Emboldened, Lee said: “Also, you could’ve left him. You had the power, you had the children.”

“And have them grow up like we did?” said Jackie. “Sent round like parcels from one parent to the other, from one city to another, never fitting in? Never knowing which parent you were going to upset next? I just couldn’t do it to them. It was okay for you, you were Mummy’s favorite. You were the pretty one. You got married first, even though you were younger. You did everything first, I seem to remember.”

Jackie started to wonder, Was she so mad because she thought that her own sister had slept with him?
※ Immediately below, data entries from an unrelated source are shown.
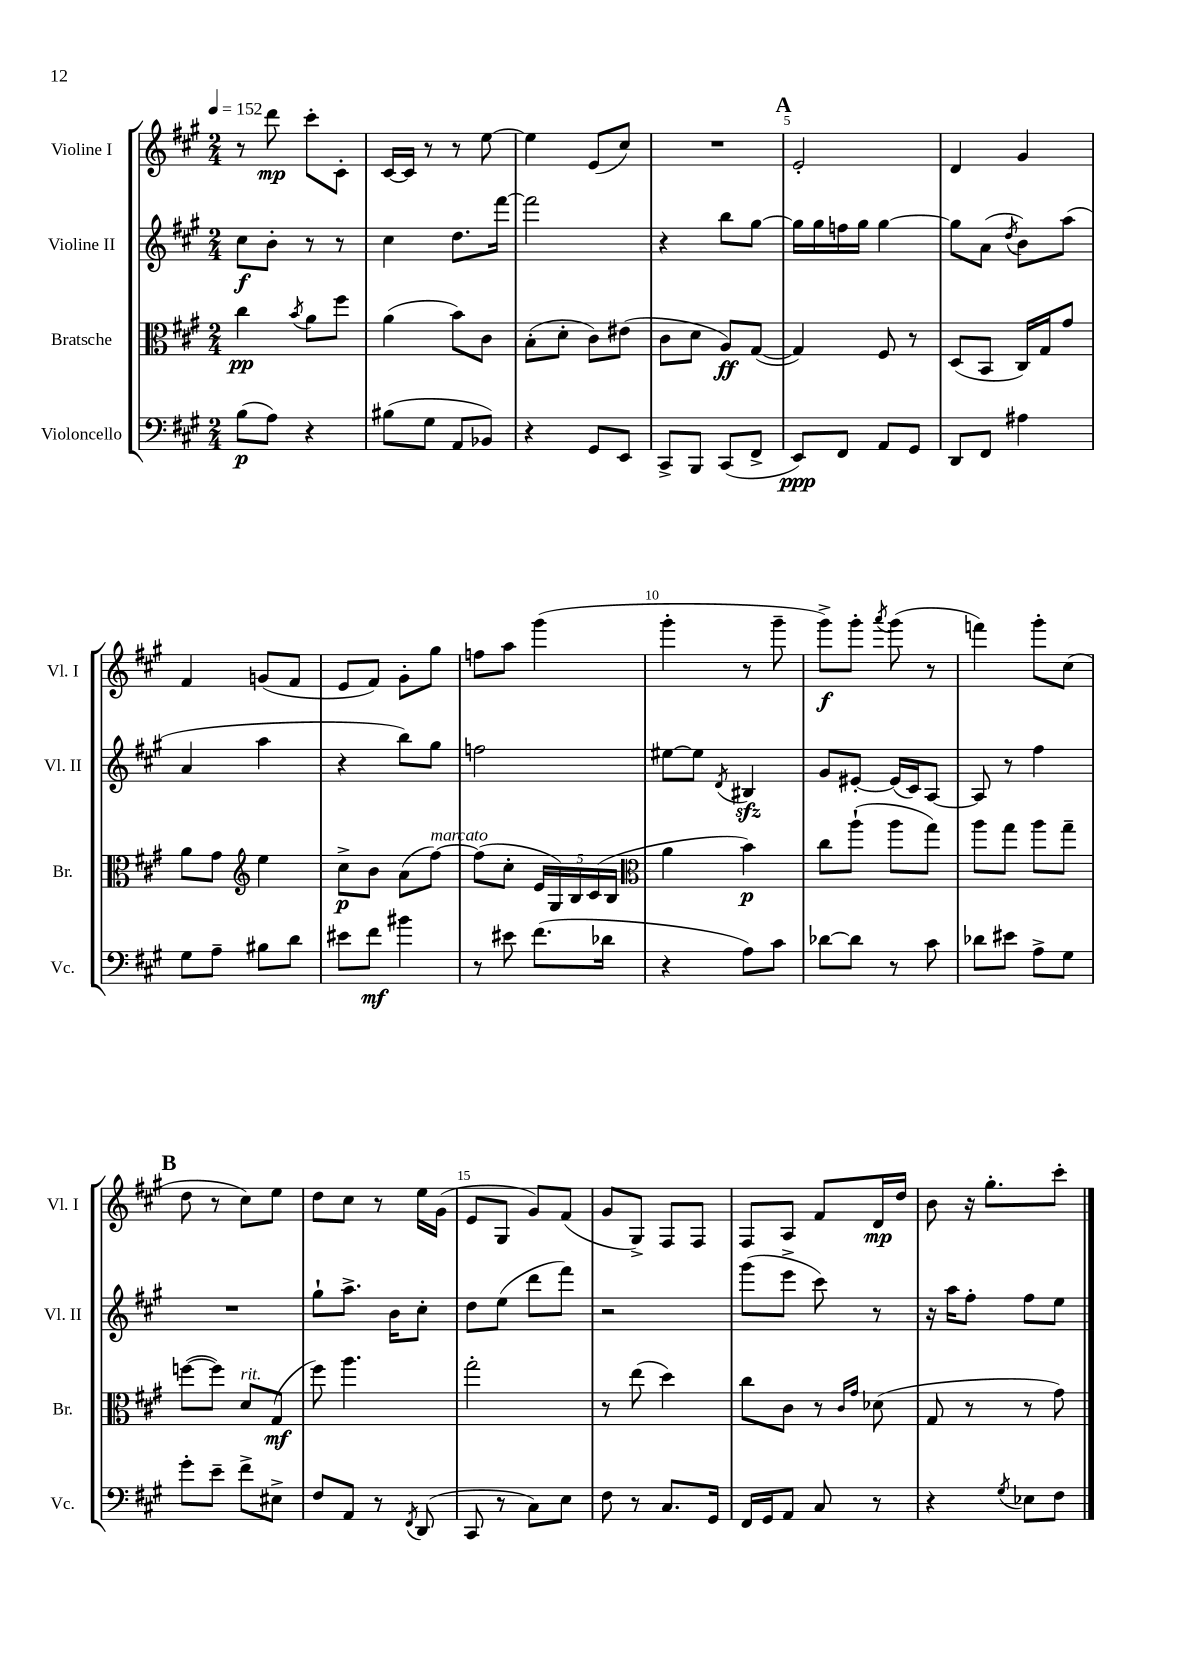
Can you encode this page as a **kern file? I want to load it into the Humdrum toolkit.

**kern	**kern	**kern	**kern
*staff4	*staff3	*staff2	*staff1
*clefF4	*clefC3	*clefG2	*clefG2
*k[f#c#g#]	*k[f#c#g#]	*k[f#c#g#]	*k[f#c#g#]
*M2/4	*M2/4	*M2/4	*M2/4
*MM152	*MM152	*MM152	*MM152
(8B	4cc#	8cc#	8r
8A)	.	8b'	8ddd
.	8qb	.	.
4r	8a	8r	8ccc#'
.	8ff#	8r	8c#'
=	=	=	=
(8B#	(4a	4cc#	[16c#
.	.	.	16c#]
8G#	.	.	8r
8AA	8b)	8.dd	8r
8BB-)	8c#	.	[8ee
.	.	[16fff#	.
=	=	=	=
4r	(8B'	2fff#]	4ee]
.	8d'	.	.
8GG#	8c#)	.	(8e
8EE	(8e#	.	8cc#)
=	=	=	=
8CC#^	8c#	4r	2r
8BBB	8d	.	.
(8CC#	8A)	8bb	.
8FF#^	([8G#	[8gg#	.
=	=	=	=
8EE)	4G#])	16gg#]	2e'
.	.	16gg#	.
8FF#	.	16ff	.
.	.	16gg#	.
8AA	8F#	[4gg#	.
8GG#	8r	.	.
=	=	=	=
8DD	(8D	8gg#]	4d
8FF#	8BB	(8a	.
.	.	8qdd	.
4A#	16C#)	8b)	4g#
.	16G#	.	.
.	8g#	(8aa	.
=	=	=	=
8G#	8a	4a	4f#
8A~	8g#	.	.
*	*clefG2	*	*
8B#	4ee	4aa	(8g
8d	.	.	8f#
=	=	=	=
8e#	8cc#^	4r	8e
8f#	8b	.	8f#)
4b#	(8a	8bb)	8g#'
.	[8ff#)	8gg#	8gg#
=	=	=	=
8r	(8ff#]	2ff	8ff
8e#	8cc#'	.	8aa
(8.f#	20e	.	(4ggg#
.	20G#)	.	.
.	20B	.	.
.	(20c#	.	.
16d-	.	.	.
.	20B	.	.
=	=	=	=
*	*clefC3	*	*
4r	4a	[8ee#	4ggg#'
.	.	8ee#]	.
.	.	8qd	.
8A)	4b)	4B#	8r
8c#	.	.	8ggg#~
=	=	=	=
[8d-	8cc#	8g#	8ggg#^)
8d-]	(8aa`	[8e#'	8ggg#'
.	.	.	8qaaa
8r	8aa	(16e#]	(8ggg#
.	.	16c#)	.
8c#	8gg#)	[8A	8r
=	=	=	=
8d-	8aa	8A]	4fff)
8e#	8gg#	8r	.
8A^	8aa	4ff#	8ggg#'
8G#	8gg#~	.	(8cc#
=	=	=	=
8g#'	([8ff	2r	8dd
8e~	8ff])	.	8r
8f#^	8d	.	8cc#)
8E#^	(8G#	.	8ee
=	=	=	=
8F#	8ff#)	8gg#`	8dd
8AA	4.aa	8.aa^	8cc#
8r	.	.	8r
.	.	16b	.
8qFF#	.	.	.
(8DD	.	8cc#'	16ee
.	.	.	(16g#
=	=	=	=
8CC#	2gg#'	8dd	8e
8r	.	(8ee	8G#
8C#)	.	8ddd	8g#)
8E	.	8fff#)	(8f#
=	=	=	=
8F#	8r	2r	8g#
8r	(8ee	.	8G#^)
8.C#	4dd)	.	8F#
.	.	.	8F#
16GG#	.	.	.
=	=	=	=
16FF#	8cc#	(8ggg#	8F#
16GG#	.	.	.
8AA	8c#	8eee^	8A
8C#	8r	8ccc#)	8f#
.	16qqc#	.	.
.	16qqg#	.	.
8r	(8d-	8r	16d
.	.	.	16dd
=	=	=	=
4r	8G#	16r	8b
.	.	16aa	.
.	8r	8ff#'	16r
.	.	.	8.gg#'
8qG#	.	.	.
8E-	8r	8ff#	.
8F#	8g#)	8ee	8ccc#'
==	==	==	==
*-	*-	*-	*-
“Yup, and I split up first and it was the best thing I ever did. So don’t give me the whole divorce and guilt bit. You still wanted to be his wife even when his adultery was staring you in the face You wanted the excitement of being with—what did
Life
magazine call him—‘Washington’s most eligible bachelor.’”

She was now putting on a fake accent and speaking with the Boston inflection that all the Kennedys used.